Il primo dato che emerge con forza dal XXII Rapporto Annuale INPS, rileva un grande ottimismo: il tasso di occupazione italiano è al 61%, il massimo storico.
In un mercato del lavoro segnato negli ultimi tempi da emergenze sanitarie, aumento dei costi delle materie prime e inflazione elevata, si tratta di un importante segnale di ripresa. A trainare è in modo prevalente il lavoro dipendente a tempo indeterminato.
Permangono però alcune criticità e zone d’ombra. Tre, in particolare: questione demografica con progressivo invecchiamento della popolazione, divaricazione tra lavoro dipendente, in crescita, e autonomo, in calo, e persistere del divario territoriale tra Nord e Sud, dove a fronte di un recupero occupazionale del Nord si contrappone un Sud fermo al ridimensionamento della crisi del 2008. Non solo: continua a mancare la manodopera specializzata e permane l’onda lunga delle grandi dimissioni. Confrontati poi con i valori medi europei, i principali indicatori del mercato del lavoro italiano, seppur migliorati rispetto al passato, rimangono molto al di sotto.
Forza lavoro che invecchia
Il raggiungimento del tasso record di occupazione beneficia della negativa dinamica demografica: a fronte di uno numero stabile di occupati la popolazione in età lavorativa, secondo i dati ISTAR-Rf, si è ridotta di quasi 2 milioni rispetto ai valori massimi raggiunti tra il 2011 e il 2012 e contempla sempre più lavoratori che continuano a lavorare anche oltre i 64 anni. C’è comunque distinzione tra lavoro dipendente e lavoro autonomo: per i dipendenti il recupero dei livelli pre Covid è stato veloce, mentre per i lavoratori indipendenti si scontano dinamiche di lungo periodo. Un’ulteriore distinzione, con riferimento al lavoro autonomo, che pur prosegue la sua tendenza discendente, riguarda la differenza tra nati in Italia (in diminuzione) e immigrati (in aumento).
Meno licenziamenti, più dimissioni volontarie
Un elemento che merita un approfondimento a sé è proprio l’analisi circa l’andamento del lavoro dipendente. Va segnalato che nel post-pandemia non c’è stata alcuna significativa ondata di licenziamenti: la riprova si ha nella quota mensile dei beneficiari di NASpI del 2022, la quale è sistematicamente sotto i livelli del 2019, ma dati analoghi si otterrebbero guardando agli altri ammortizzatori sociali, come malattia e Cig. Sembra quindi scongiurata la temuta valanga di licenziamenti che poteva essere attesa al termine del blocco degli stessi nel periodo pandemico e, anzi, i valori restano a oggi sotto quelli pre Covid. Del tutto diversa la situazione per quanto riguarda le dimissioni volontarie, pari a 1,074 milioni nel 2021 e 1,184 milioni nel 2022, vale a dire un aumento rispettivamente del 14% e del 26% in confronto al 2019 (e il balzo sarebbe ancora maggiore se confrontato al 2018). Tutto questo ricade nel fenomeno, anche italiano, delle grandi dimissioni che, a discapito di quanto possa apparire, non sono in diminuzione.

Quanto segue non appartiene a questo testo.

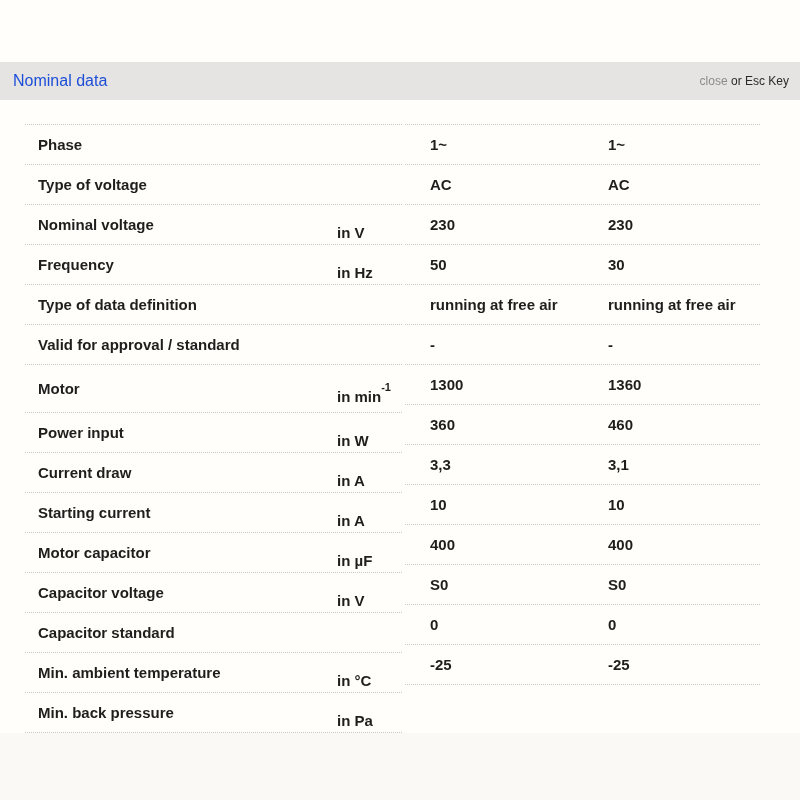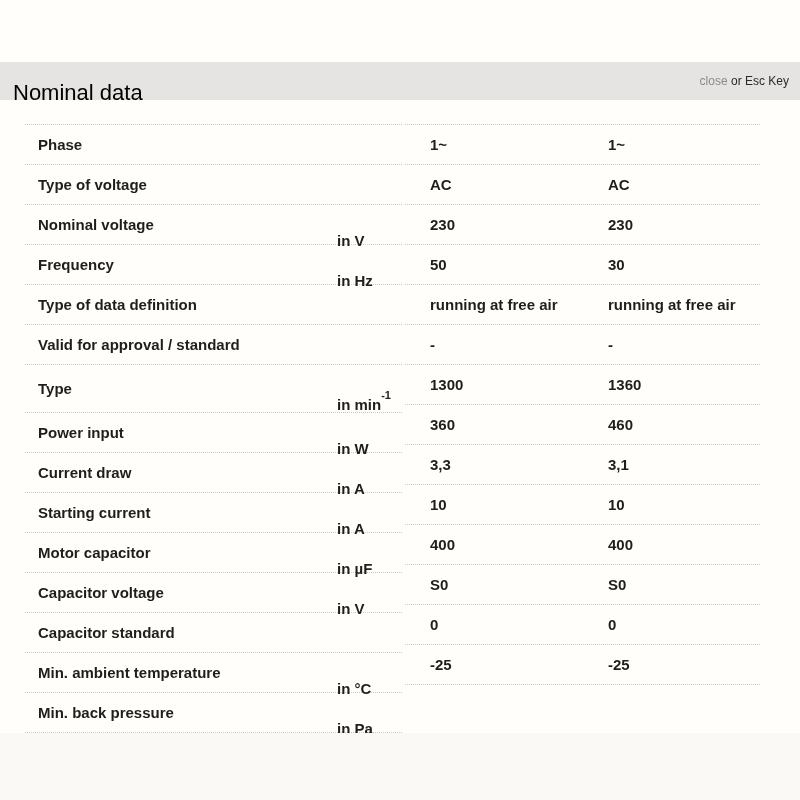"Nominal data" .header-title { color: #000000 -> #1d4ed8; font-size: 22px -> 16px; top: 12px -> 0 }
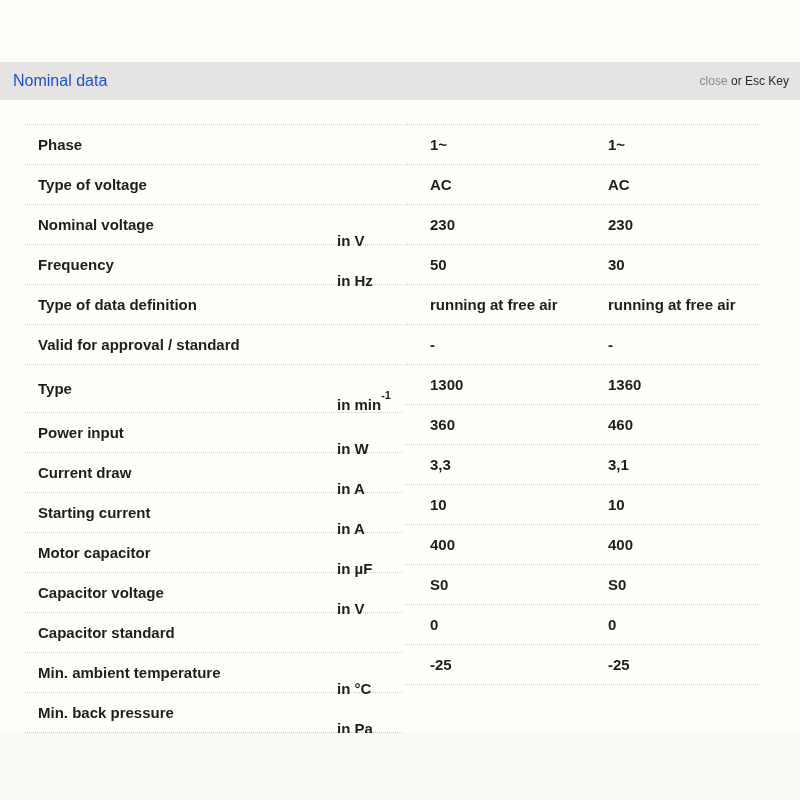"in V" .unit { top: 16px -> 8px }
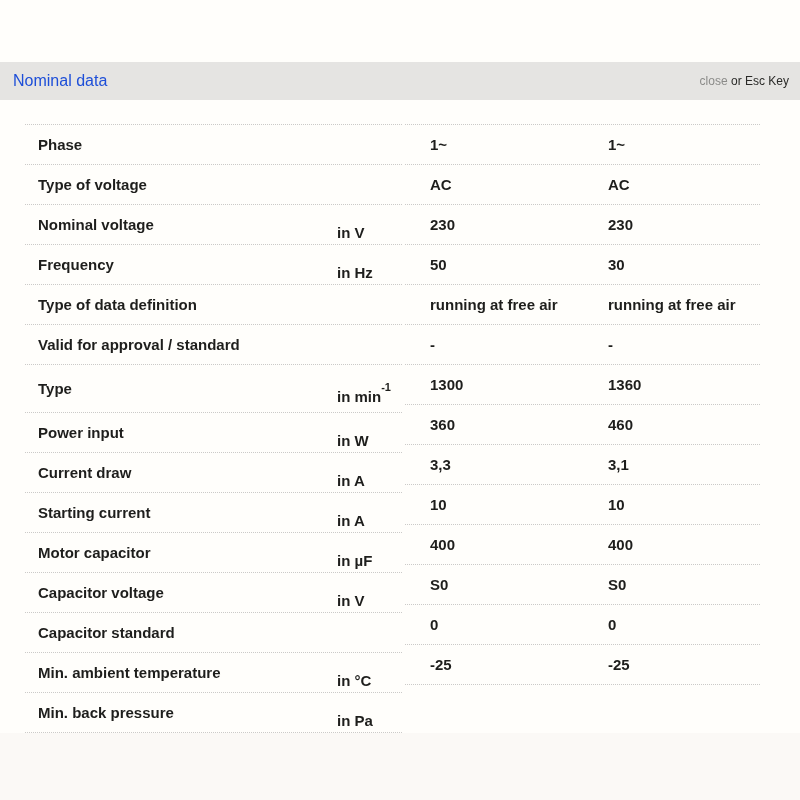"Type" span.lbl { text: Type -> Motor }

Più che di Great Resignation sarebbe però più corretto, seppur meno d’impatto mediatico, parlare di Great Reshuffle (Grande Rimescolamento): non un ritiro dal mercato del lavoro, ma un aumento della mobilità, in cerca di condizioni migliori.

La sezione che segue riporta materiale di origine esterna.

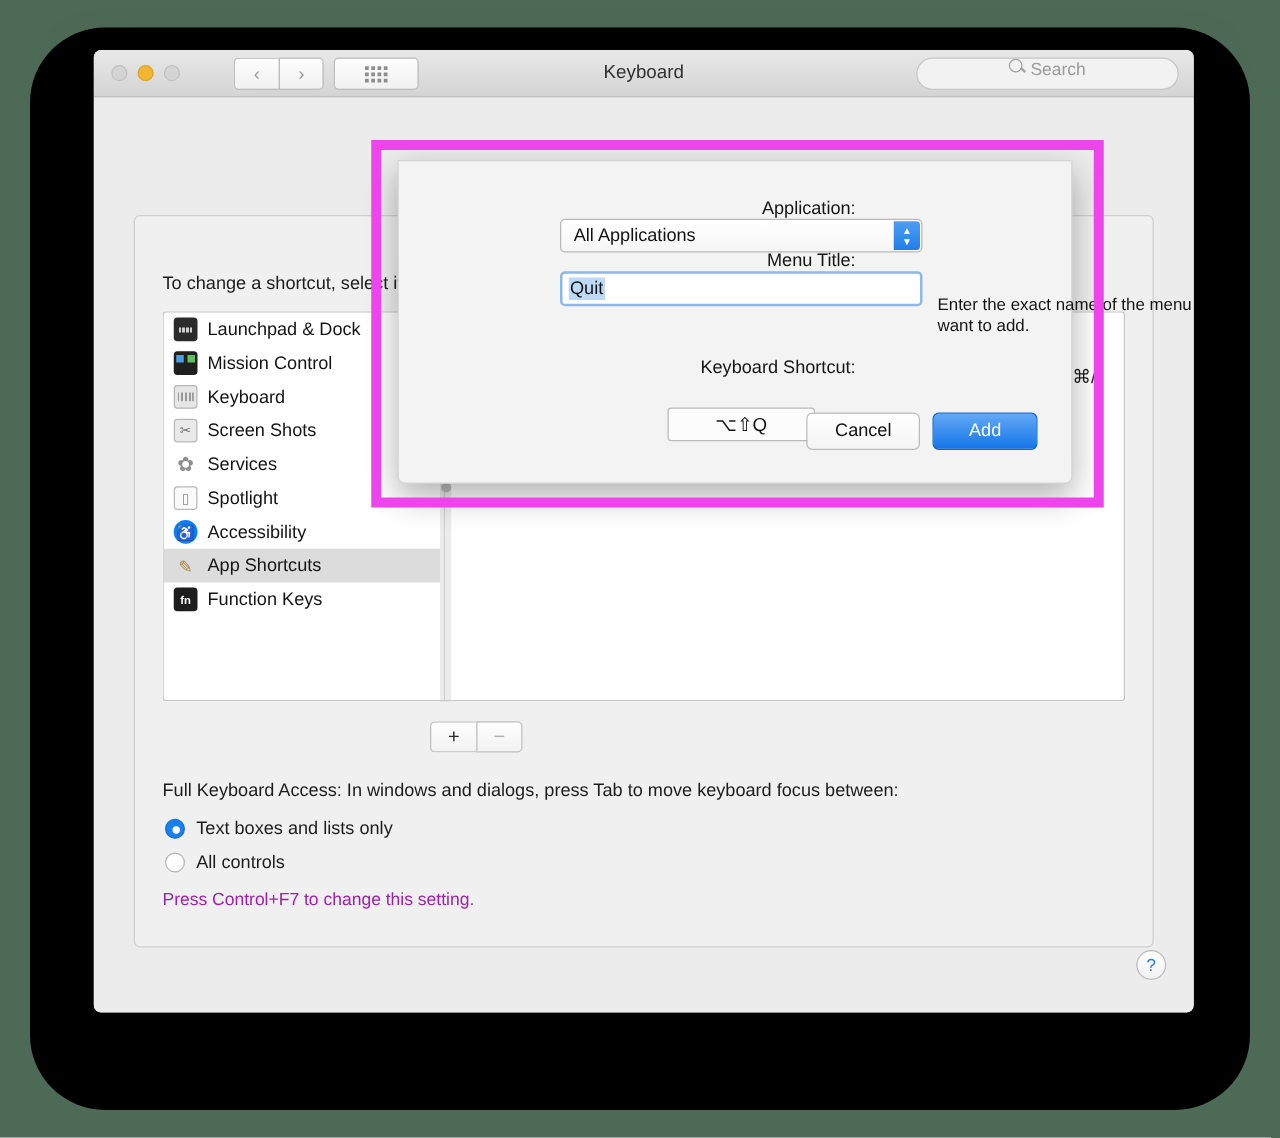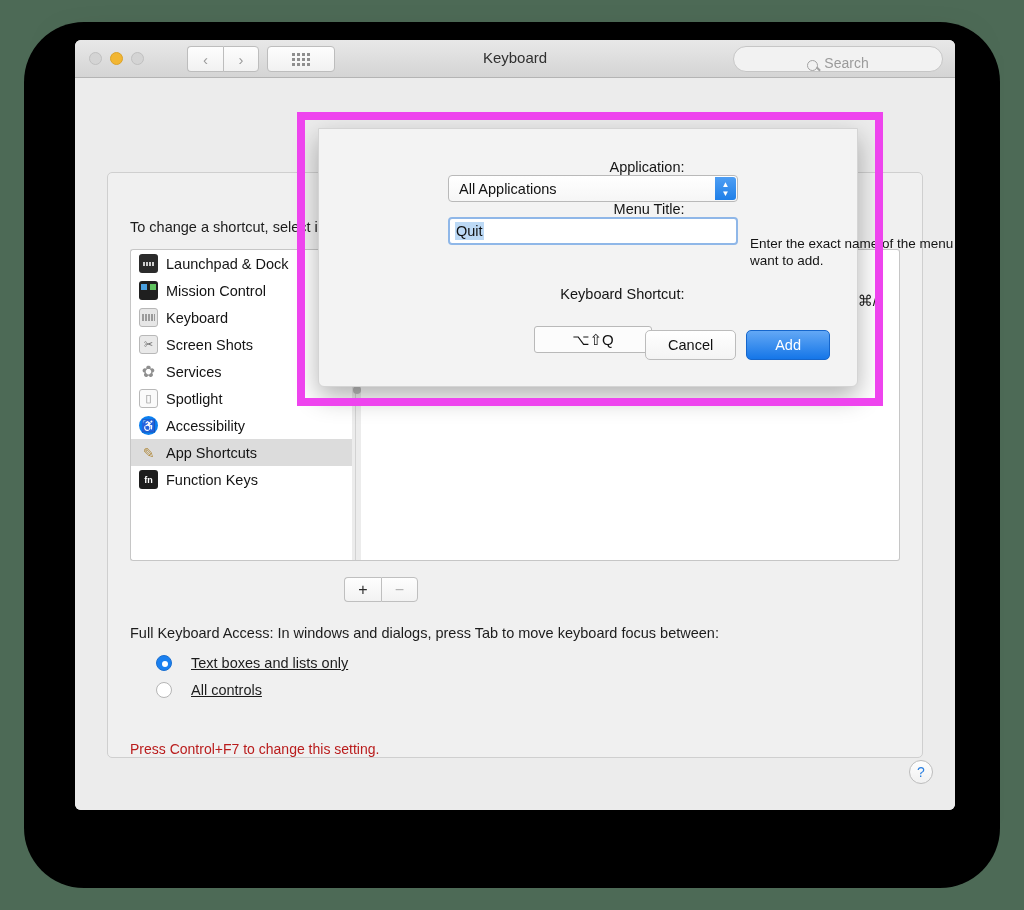"Search" .searchfield { align-items: flex-end -> flex-start }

Difficoltà nel ritrovare lavoro: mancano lavoratori specializzati
Quando però non si tratta di una scelta volontaria le cose si complicano, e il numero di chi non riesce a trovare lavoro, nonostante la ricerca, aumenta. Secondo i dati dei centri per l’impiego per il programma Gol (Garanzia occupabilità dei lavoratori), infatti, solo il 29,7% trova un lavoro entro i 6 mesi. A tutti coloro che non trovano una nuova occupazione, il 65,7%, bisogna poi aggiungere un 4,7% di working poor, lavoratori che un impiego lo hanno trovato, ma con un salario così basso da stare al di sotto della soglia di povertà relativa, come si rileva dal report di luglio dell’Agenzia nazionale politiche attive del lavoro. La causa, come emerge da un rapporto di Confartigianato, è da ricercarsi tra le motivazioni di difficile reperimento della manodopera, dove per il 32,4% è dovuto alla mancanza di candidati e per il 10,8% alla mancanza di preparazione specifica dei candidati stessi. Ecco, quindi, che non si può solo parlare di salario minimo o lavoro povero, ma il discorso deve essere allargato per affrontare un’altra urgenza:la formazione di manodopera specializzata che possa creare lavoro di qualità, su cui si basa il made in Italy.